Return each line of the material below character for character, keeping the original Russian wording, spelling, punctuation, and line breaks.

**RECORDS TO PROCESS**
========================================
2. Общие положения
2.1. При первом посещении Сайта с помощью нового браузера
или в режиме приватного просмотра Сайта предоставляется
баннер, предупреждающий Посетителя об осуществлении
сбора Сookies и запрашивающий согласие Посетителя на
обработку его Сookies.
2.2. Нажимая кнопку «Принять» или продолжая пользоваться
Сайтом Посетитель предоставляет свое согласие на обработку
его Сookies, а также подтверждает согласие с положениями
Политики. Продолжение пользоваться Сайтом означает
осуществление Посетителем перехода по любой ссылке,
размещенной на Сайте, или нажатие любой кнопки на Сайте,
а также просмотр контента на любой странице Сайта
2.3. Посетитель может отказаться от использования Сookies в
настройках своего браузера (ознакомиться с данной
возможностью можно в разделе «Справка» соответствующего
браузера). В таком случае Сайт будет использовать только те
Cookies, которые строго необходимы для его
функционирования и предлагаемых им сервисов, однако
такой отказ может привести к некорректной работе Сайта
========================================
**TASK SOLUTION**
2. Общие положения
2.1. При первом посещении Сайта с помощью нового браузера
или в режиме приватного просмотра Сайта предоставляется
баннер, предупреждающий Посетителя об осуществлении
сбора Сookies и запрашивающий согласие Посетителя на
обработку его Сookies.
2.2. Нажимая кнопку «Принять» или продолжая пользоваться
Сайтом Посетитель предоставляет свое согласие на обработку
его Сookies, а также подтверждает согласие с положениями
Политики. Продолжение пользоваться Сайтом означает
осуществление Посетителем перехода по любой ссылке,
размещенной на Сайте, или нажатие любой кнопки на Сайте,
а также просмотр контента на любой странице Сайта
2.3. Посетитель может отказаться от использования Сookies в
настройках своего браузера (ознакомиться с данной
возможностью можно в разделе «Справка» соответствующего
браузера). В таком случае Сайт будет использовать только те
Cookies, которые строго необходимы для его
функционирования и предлагаемых им сервисов, однако
такой отказ может привести к некорректной работе Сайта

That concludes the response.